The panel laid out a master plan vision which includes four components:
- Create a new downtown pedestrian friendly mixed use neighborhood
- Embrace the White River by extending and expanding the White River Park
- Create an exciting destination in the new neighborhood
- Find an iconic symbol that celebrates the city’s embrace of this new neighborhood
The panel offered city officials a master plan vision that includes a school and mixed-income housing for people of all ages. Additionally, the panel said that office space and street-level retail shopping would help revitalize the area so that it is attractive for artists, startup companies, and new businesses. However, the panel stressed the importance of preserving certain historical aspects of the site’s building by turning one section into a memorial park that would be themed with the history and importance of the automobile to the growth and character of Indianapolis. The panel’s other recommendations includes a riverfront park as well as a recreational/health facility. The panel said that the plan would likely take 10 to 15 years to complete.
The panel was sponsored by City of Indianapolis and Develop Indy, the city’s economic development organization. In his 2011 State of the City speech, Indianapolis Mayor Greg Ballard announced plans to bring in a ULI panel of experts to help devise a plan for repurposing the 102-acre site after the plant permanently shuts its doors on June 30. Since General Motor Company’s January 2011 announcement to close their GM Stamping Plant, located west of downtown, the city realized the need to revitalize the well situated property. The plant, which first opened in 1930, employed a workforce of nearly 5,000 at its peak. Since that time, staff has been reduced to almost 700 which was followed by a 2009 bankruptcy filing.
“I want to thank the Urban Land Institute and all the members of the Reuse Commission for their thorough analysis and their engagement with the community,” said Ballard in a statement. “ULI’s recommendations are the result of a well-researched, well-thought-out assessment. The redevelopment of the 100-acre GM Stamping Plant site is a great opportunity for Indianapolis that only happens once in a generation and represents the kind of bold moves our city has a history of making for the betterment of our community.”

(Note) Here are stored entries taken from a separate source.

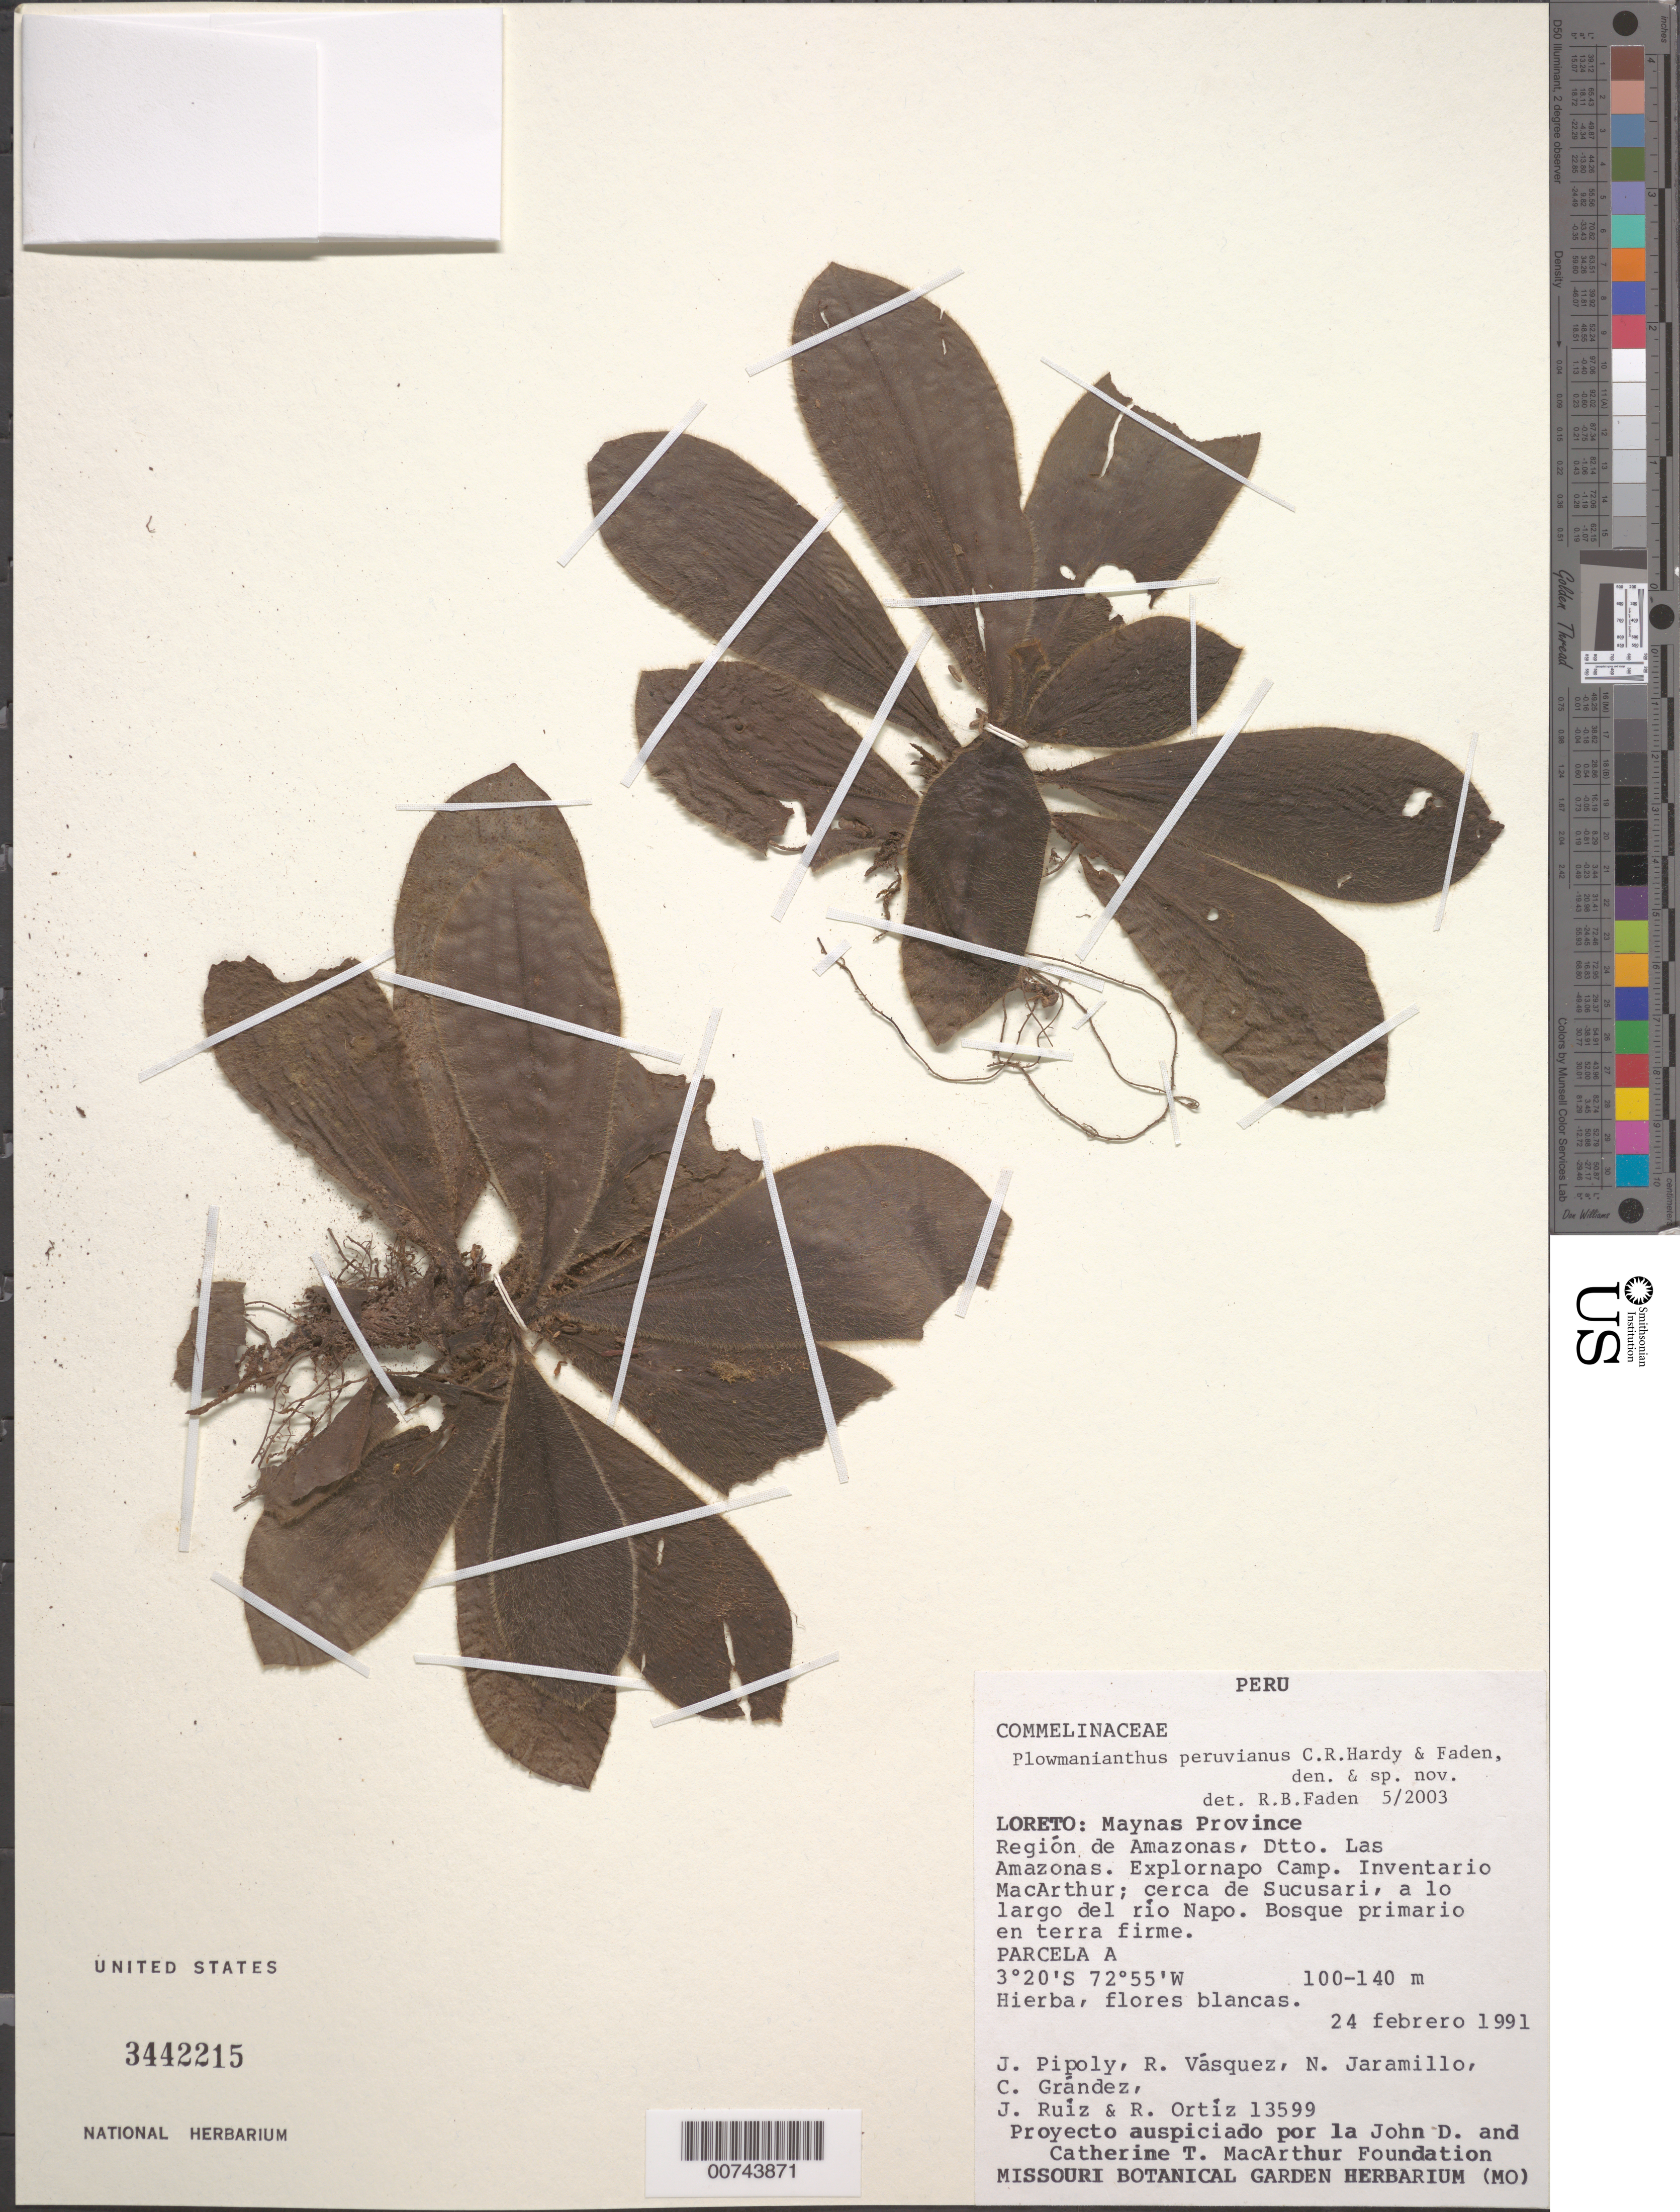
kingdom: Plantae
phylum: Tracheophyta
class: Liliopsida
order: Commelinales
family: Commelinaceae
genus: Plowmanianthus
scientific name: Plowmanianthus peruvianus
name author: C.R. Hardy & Faden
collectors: J. J. Pipoly, R. Vásquez, N. Jaramillo, C. Grández, J. Ruiz & R. del C. Ortiz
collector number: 13599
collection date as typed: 03 Feb 1991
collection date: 1991-02-03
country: Peru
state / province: Loreto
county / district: Maynas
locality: Amazonas, Las Amazonas, Explornapo Camp. Inventario MacArthur.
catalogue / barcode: US 3442215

The panel was organized through ULI’s advisory services program, in which the Institute assembles experts in the fields of real estate, land use and infrastructure planning to participate as volunteers on panels worldwide, offering recommendations for complex planning and development projects, programs and policies.
Past sponsors of ULI advisory services panels include: federal, state and local government agencies; regional councils of government; chambers of commerce; redevelopment authorities; private developers and property owners; community development corporations; lenders; historic preservation groups; non-profit community groups; environmental organizations; and economic development agencies. Over the years, the program has been a leader in offering redevelopment advice for challenges across the country, including recommendations for Oklahoma City after the 1995 federal building bombing; Minneapolis following the I-35W Mississippi River Bridge in 2007; Lower Manhattan after the 9-11 terrorist attacks; and the Gulf Coast region following Hurricane Katrina.
About the Urban Land Institute
The Urban Land Institute (www.uli.org) is a global nonprofit education and research institute supported by its members. Its mission is to provide leadership in the responsible use of land and in creating and sustaining thriving communities worldwide. Established in 1936, the Institute has nearly 30,000 members representing all aspects of land use and development disciplines.